- The promotional logo image of Naya Roop Nayi Zindagi.
- Created by: Howard Schultz in association with Disney-ABC International Television Ltd
- Directed by: Bimal Unnikrishnan
- Presented by: Mona Singh
- Opening theme: "Naya Roop Nayi Zindagi," music: Raju Singh, singer: Shaan, lyrics: Sandeep Srivastava
- Country of origin: India
- No. of episodes: 10

Production
- Producer: Miditech Pvt. Ltd
- Running time: approximately 52 minutes

Original release
- Network: Sony TV
- Release: 1 May – 3 July 2008

= Naya Roop Nayi Zindagi =

Naya Roop Nayi Zindagi is a reality television show that aired on Sony TV, from May 1, 2008 to July 3, 2008. The show was an Indian version of the American show Extreme Makeover. It is anchored by Mona Singh, popularly known as Jassi.

== Concept ==
The 10-week reality show consists of 10 candidates who undergo facial correction surgeries — reconstructive and cosmetic, dental and eye surgeries combined with fitness, diet and styling. Each story is about the skin deep transformation and a completely new change in life.
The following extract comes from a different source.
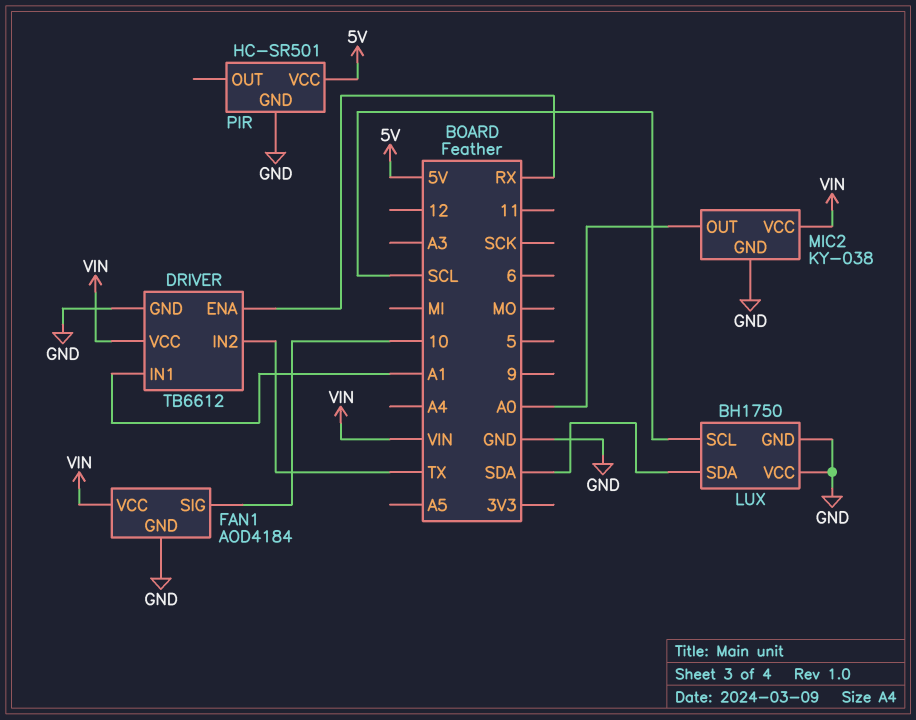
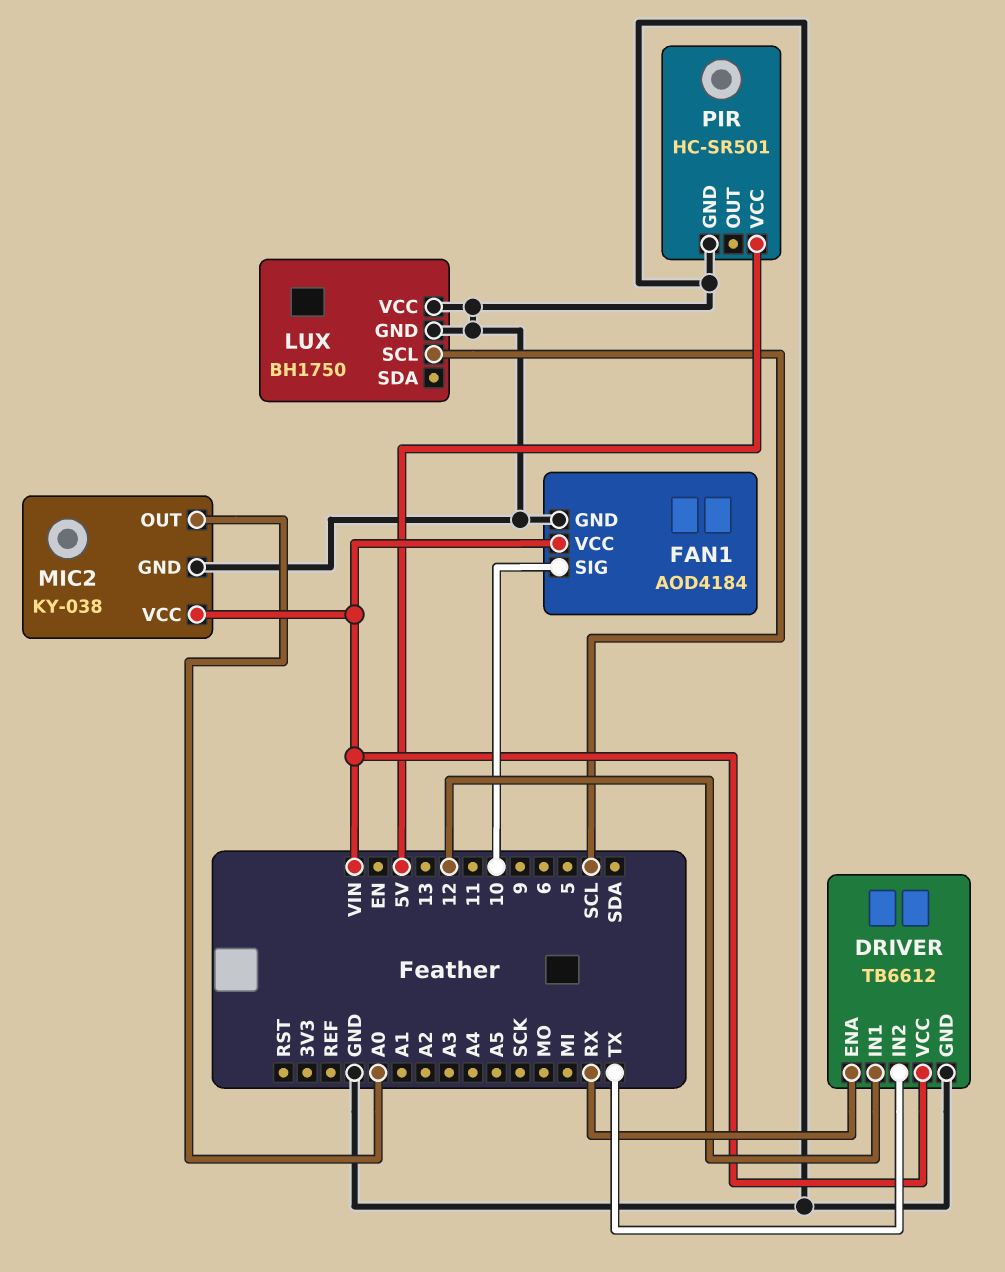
DRIVER pin IN1: A1 -> 12
LUX pin SDA: SDA -> none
It is a journey equivalent to getting a new life, from styling to fitness and counseling to dream fulfillment. In the 10 weeks ordinary people, through the medium of TV, meet extraordinary experts who work with them to help them reach their full physical and emotional potential.

Naya Roop Nayi Zindagi was directed by Bimal Unnikrishnan for Miditech on behalf of Sony Entertainment Television. The script narrator was Rajiv Pandey.